Du coup, moi quand je bois ce vin là, je me dis que j’ai bien de la chance, de n’avoir pour seuls efforts que ceux de le remonter de la cave et du tire-bouchon. Le Casot des Mailloles est un vrai vin avec une âme. Il ne pourrait pas naitre ailleurs que là: tant pis pour les esprits trop cartésiens qui ne comprennent pas ce que c’est, qui rétorquent que finalement peu importe d’où viennent les raisins, qu’un vin c’est de la technique, au point et puis c’est tout.

Bien sur qu’il faut « savoir faire ».  Mais avec ce petit plus, ce frétillement du cru qu’on sent poindre sur la langue et ces histoires qui la délient c’est tout de même mieux, non?

Voilà deux vins que j’aime.
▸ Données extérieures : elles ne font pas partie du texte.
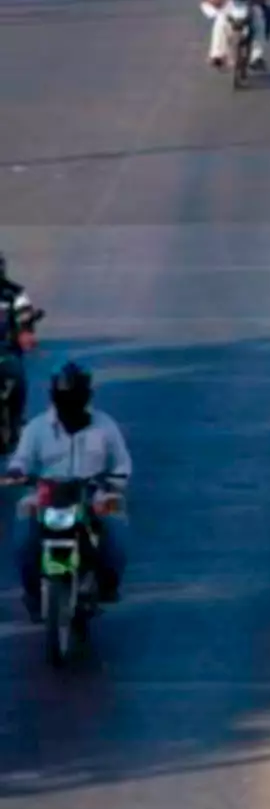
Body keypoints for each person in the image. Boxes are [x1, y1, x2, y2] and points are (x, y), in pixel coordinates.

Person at [8, 363, 131, 622]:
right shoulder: (37, 428)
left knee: (116, 523)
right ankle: (32, 589)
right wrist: (18, 472)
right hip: (46, 494)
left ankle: (108, 582)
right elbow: (21, 460)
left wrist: (112, 484)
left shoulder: (104, 426)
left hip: (93, 492)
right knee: (22, 531)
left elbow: (122, 464)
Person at [0, 255, 37, 439]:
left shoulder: (15, 293)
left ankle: (16, 419)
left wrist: (25, 333)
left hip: (7, 351)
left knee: (18, 379)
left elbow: (25, 316)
Deux c’est peu. Mais je fais confiance à mes collègues vendredistes pour vous emmener sur bien d’autres pistes.

Le Roussillon est mon Amérique à moi. J’irai encore me frotter à son vent sauvage.

Et tant pis s’il n’y a pas d’Amérique, partir c’est l’approcher: il y a bien une Californie, quelque part où aller.